I love making huge salads for lunch. ???? This one includes…. . . . – romaine lettuce – purple kale – mushrooms – cilantro – @wildplanet #tuna (a whole can) – mustard – coconut aminos – Himalayan salt . . . And on the side? My #HCL. Today #ontheblog I wrote about 10 ‘Supplements and Medications in my Healing Tool Box.’ HCL is a **huge** one for me because part of the bottleneck with my #SIBO is low stomach acid. Anytime I’m eating higher-protein meals, I always begin with 4 of these. . . . These past couple days have been amazing for my gut which is incredible given that I just ran a #halfmarathon on Sunday! . . . p.s. If you read the post, you’ll see that 8 of the 10 are supplements, and the 2 medications I take are alternative vs. traditional ones. sarahkayhoffman.com . . . #iin #paleoishmama #iamwellandgood #healthcoach #healthylifestyle #paleoish #fitfluential #glutenfree #paleo #dairyfree #eatrealfood #wellness #whole30 #soyfree #fitfoodie #grainfree #primal #wellnesscommunity #ibs #ibd #paleodiet #whole30mom
- Snack. And this is the only time I might have a snack throughout the day, but not always. I’ve been digging various Paleo bars lately, so I’ll have one of these many days in between lunch and dinner. That said, yesterday I just wrapped it into lunch, and then was so full I didn’t eat again until dinner.

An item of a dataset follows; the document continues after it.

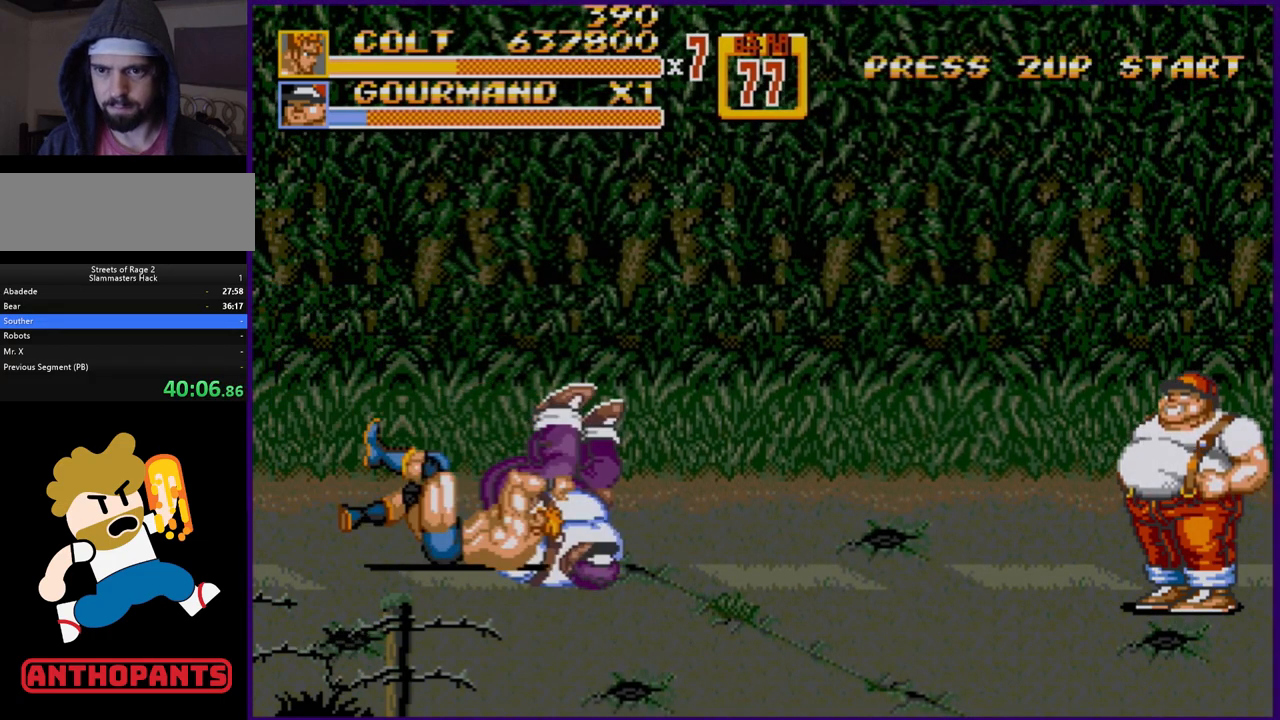
{"buttons": ["DPAD_RIGHT"], "events": [[350, "DPAD_RIGHT", "down"], [383, "DPAD_RIGHT", "up"], [433, "DPAD_RIGHT", "down"]]}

- Dinner. And then it’s back to dinner.
According to most sources out there, in order to initiate the cleansing wave, you just need to give your digestive system a rest (i.e. fast) for 3-4 hours at a time. While it might not seem like that long, I have been used to going no more than 2 hours without something to nibble on!
I am so excited to see where this can take me on my SIBO healing journey because by doing just this and adding in the HCL and Cod Liver Oil, I have had the best past few days (from a digestive standpoint) that I have in months (I wrote about this yesterday via Supplements and Medications).
Question: Do you practice meal spacing? How has it worked for you? If not, are you interested in giving it a shot?
Grab all SIBO information via The Gutsy Girl’s Bible: an approach to healing the gut, 3.0.
You will heal. I will help.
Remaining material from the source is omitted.